ASSIGNMENT >> In the passage on medication mistakes in California, which organization sponsored the 15-member panel? Please answer in a few words.
** Opening QUOTED PASSAGE block **
Improving legibility and converting to electronic prescription systems top the recommendations from a blue-ribbon panel on medication mistakes in California.
A particularly dangerous hazard is posed by what the panel called “look-alike/sound-alike” medications such as quinine and quinidine. One is used to treat malaria; the other, cardiac arrhythmias. Clearly written or typed prescriptions would avoid confusion. The group also urged that the purpose of a drug be included on the label.
Sponsored by the California Pharmacists Association, the 15-member panel was composed of physicians, pharmacists, and pharmaceutical industry and consumer representatives, among others. Their study found that mistakes are preventable and can occur at any point, including prescribing, transcribing, dispensing, using, and monitoring.
But patients were blamed for many errors. They “typically take less than half the prescribed doses,” the report said. Poor health literacy was another factor. Even when people had correctly read and repeated instructions in the presence of a doctor, they may not have been able to follow them.
** Closing QUOTED PASSAGE block **
** Opening SOURCE MATERIAL block **
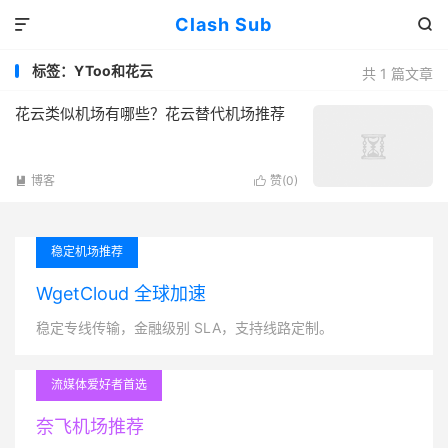
Clash Sub


标签：YToo和花云
共 1 篇文章
花云类似机场有哪些？花云替代机场推荐
博客
赞(
0
)


稳定机场推荐
WgetCloud 全球加速
稳定专线传输，金融级别 SLA，支持线路定制。
流媒体爱好者首选
奈飞机场推荐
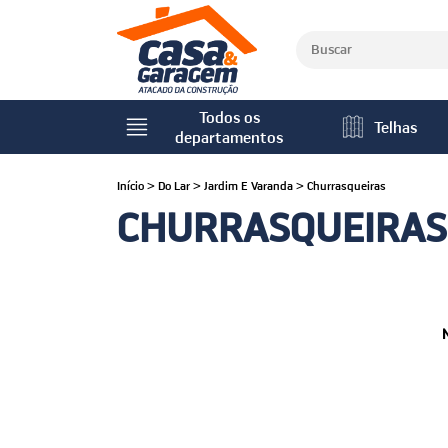
Todos os
Telhas
departamentos
Início
>
Do Lar
>
Jardim E Varanda
>
Churrasqueiras
CHURRASQUEIRAS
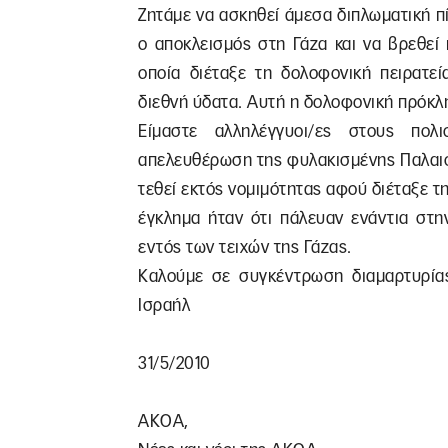
Ζητάμε να ασκηθεί άμεσα διπλωματική π
ο αποκλεισμός στη Γάζα και να βρεθεί
οποία διέταξε τη δολοφονική πειρατεί
διεθνή ύδατα. Αυτή η δολοφονική πρόκλη
Είμαστε αλληλέγγυοι/ες στους πολι
απελευθέρωση της φυλακισμένης Παλαιστ
τεθεί εκτός νομιμότητας αφού διέταξε 
έγκλημα ήταν ότι πάλευαν ενάντια στη
εντός των τειχών της Γάζας.
Καλούμε σε συγκέντρωση διαμαρτυρίας
Ισραήλ
31/5/2010
ΑΚΟΑ,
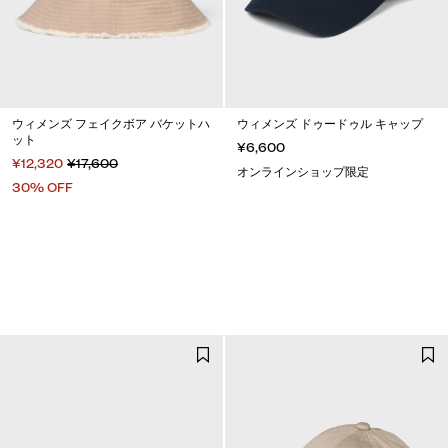
ウィメンズ フェイクボア バケットハ
ウィメンズ ドゥードゥル キャップ
ット
¥6,600
¥12,320
¥17,600
オンラインショップ限定
30% OFF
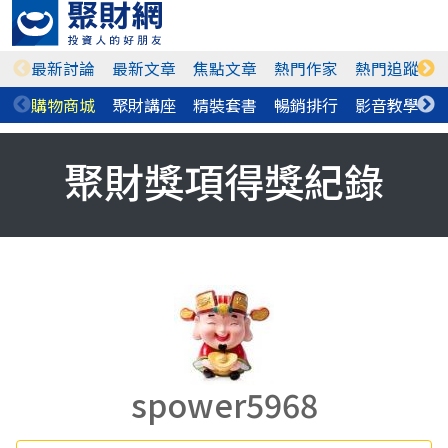
最新討論
最新文章
焦點文章
熱門作家
熱門追蹤
購物商城
聚財講座
精裝套書
暢銷排行
影音教學
聚財獎項得獎紀錄
spower5968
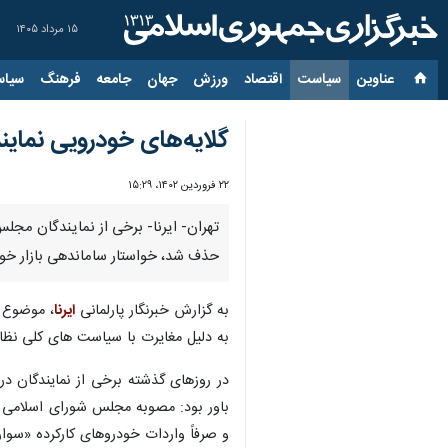
۱۵ مرداد ۱۴۰۵
عناوین‌
سیاست
اقتصاد
ورزش
جهان
جامعه
فرهنگ
سیاس
گلایه‌های خودرویی نماین
۲۲ فروردین ۱۴۰۲، ۱۵:۲۹
حذف شد، خواستار ساماندهی بازار خو
به گزارش خبرنگار پارلمانی
ایرنا
به دلیل مغایرت با سیاست های کلی نظام
در روزهای گذشته برخی از نمایندگان د
باور بود: مصوبه مجلس شورای اسلامی د
و صرفاً واردات خودروهای کارکرده «سوا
** Closing SOURCE MATERIAL block **
EXERCISE RESPONSE >> The California Pharmacists Association.